Data excerpts:
-----

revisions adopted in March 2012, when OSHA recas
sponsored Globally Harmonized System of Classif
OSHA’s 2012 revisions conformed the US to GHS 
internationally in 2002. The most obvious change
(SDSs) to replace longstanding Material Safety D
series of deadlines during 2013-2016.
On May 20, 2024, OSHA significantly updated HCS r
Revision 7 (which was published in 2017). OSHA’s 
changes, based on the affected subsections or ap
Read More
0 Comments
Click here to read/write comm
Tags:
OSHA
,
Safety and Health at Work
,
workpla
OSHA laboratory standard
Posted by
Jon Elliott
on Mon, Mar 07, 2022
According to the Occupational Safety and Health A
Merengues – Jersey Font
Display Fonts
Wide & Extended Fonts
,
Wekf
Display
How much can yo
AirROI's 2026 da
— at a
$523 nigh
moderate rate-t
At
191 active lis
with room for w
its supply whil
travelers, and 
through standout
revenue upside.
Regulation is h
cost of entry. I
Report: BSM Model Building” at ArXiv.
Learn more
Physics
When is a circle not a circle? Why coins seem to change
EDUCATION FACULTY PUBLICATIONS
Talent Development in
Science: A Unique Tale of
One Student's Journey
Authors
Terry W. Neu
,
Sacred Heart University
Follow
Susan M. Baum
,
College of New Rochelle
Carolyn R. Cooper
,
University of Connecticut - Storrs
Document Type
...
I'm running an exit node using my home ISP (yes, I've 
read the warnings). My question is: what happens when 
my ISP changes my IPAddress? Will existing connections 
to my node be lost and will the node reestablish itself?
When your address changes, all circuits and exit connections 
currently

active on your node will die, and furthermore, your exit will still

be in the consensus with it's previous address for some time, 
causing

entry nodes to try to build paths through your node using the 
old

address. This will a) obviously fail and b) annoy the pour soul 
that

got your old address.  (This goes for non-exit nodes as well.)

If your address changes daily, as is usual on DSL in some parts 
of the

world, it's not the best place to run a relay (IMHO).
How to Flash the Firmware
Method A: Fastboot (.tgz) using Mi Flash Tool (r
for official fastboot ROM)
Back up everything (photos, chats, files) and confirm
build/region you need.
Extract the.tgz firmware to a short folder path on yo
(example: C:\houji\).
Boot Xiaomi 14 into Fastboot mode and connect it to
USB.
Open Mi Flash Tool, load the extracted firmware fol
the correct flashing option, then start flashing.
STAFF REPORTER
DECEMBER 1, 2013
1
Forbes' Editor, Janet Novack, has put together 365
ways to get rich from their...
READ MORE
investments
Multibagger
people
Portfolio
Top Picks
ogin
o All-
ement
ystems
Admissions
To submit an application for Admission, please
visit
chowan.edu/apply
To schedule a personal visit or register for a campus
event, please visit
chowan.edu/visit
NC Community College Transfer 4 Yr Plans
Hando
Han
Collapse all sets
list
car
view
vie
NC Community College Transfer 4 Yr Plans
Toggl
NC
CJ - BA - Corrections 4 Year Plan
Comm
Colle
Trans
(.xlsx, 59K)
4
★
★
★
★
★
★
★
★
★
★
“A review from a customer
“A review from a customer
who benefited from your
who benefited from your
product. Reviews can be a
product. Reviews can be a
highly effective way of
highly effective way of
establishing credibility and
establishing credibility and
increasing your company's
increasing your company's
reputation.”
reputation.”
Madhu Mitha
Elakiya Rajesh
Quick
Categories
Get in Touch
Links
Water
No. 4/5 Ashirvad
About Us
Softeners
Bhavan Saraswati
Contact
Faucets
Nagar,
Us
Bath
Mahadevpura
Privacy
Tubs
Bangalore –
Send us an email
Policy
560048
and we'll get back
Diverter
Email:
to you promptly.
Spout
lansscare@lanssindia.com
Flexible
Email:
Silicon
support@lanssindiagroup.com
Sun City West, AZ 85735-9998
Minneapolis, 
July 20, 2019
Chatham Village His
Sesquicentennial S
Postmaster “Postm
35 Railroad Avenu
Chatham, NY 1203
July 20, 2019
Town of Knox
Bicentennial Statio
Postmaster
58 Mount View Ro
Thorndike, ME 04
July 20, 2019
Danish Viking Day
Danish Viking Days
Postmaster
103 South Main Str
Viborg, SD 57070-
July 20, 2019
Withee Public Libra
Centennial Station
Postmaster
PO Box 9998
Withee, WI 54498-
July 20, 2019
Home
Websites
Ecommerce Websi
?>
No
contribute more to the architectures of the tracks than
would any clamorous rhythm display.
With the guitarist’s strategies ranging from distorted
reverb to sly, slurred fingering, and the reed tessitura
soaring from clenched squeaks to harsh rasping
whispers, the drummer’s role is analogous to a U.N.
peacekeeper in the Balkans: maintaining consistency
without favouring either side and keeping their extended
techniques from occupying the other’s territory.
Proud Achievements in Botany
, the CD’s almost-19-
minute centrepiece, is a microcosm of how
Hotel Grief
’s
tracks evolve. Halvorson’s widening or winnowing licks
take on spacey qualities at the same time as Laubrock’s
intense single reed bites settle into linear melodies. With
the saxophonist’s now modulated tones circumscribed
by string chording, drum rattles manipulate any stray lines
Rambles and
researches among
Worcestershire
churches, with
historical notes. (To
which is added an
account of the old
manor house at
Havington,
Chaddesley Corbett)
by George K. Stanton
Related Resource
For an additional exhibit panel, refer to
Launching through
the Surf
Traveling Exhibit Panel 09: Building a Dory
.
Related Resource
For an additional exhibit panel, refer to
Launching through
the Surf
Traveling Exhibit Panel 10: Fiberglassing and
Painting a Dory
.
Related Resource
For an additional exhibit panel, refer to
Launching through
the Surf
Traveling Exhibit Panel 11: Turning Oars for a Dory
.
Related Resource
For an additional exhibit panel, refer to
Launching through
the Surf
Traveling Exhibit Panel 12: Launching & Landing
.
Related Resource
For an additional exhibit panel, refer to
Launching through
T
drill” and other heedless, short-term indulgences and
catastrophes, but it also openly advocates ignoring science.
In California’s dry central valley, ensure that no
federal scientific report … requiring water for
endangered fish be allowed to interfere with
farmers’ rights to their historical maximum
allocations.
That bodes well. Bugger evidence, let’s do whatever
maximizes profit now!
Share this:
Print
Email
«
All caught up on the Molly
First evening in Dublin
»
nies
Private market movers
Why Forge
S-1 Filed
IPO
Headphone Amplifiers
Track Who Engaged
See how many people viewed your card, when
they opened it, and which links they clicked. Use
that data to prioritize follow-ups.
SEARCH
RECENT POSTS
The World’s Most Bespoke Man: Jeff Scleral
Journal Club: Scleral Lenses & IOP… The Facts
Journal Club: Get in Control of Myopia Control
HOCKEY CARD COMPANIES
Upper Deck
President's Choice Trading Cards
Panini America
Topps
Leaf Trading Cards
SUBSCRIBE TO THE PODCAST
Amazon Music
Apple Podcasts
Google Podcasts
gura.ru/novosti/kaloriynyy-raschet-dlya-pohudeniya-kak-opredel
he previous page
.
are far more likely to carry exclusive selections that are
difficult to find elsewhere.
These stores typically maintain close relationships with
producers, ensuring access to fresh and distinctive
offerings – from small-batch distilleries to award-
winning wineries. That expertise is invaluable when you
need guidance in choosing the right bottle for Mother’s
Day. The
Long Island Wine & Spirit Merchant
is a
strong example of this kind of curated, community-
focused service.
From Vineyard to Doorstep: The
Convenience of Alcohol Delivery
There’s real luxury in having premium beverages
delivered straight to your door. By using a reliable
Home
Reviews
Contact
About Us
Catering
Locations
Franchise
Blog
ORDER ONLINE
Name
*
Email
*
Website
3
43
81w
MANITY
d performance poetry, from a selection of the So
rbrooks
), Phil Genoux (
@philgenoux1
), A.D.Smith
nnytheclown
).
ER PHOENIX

-----

Reproduce every line above containing "revisions".

revisions adopted in March 2012, when OSHA recas
OSHA’s 2012 revisions conformed the US to GHS 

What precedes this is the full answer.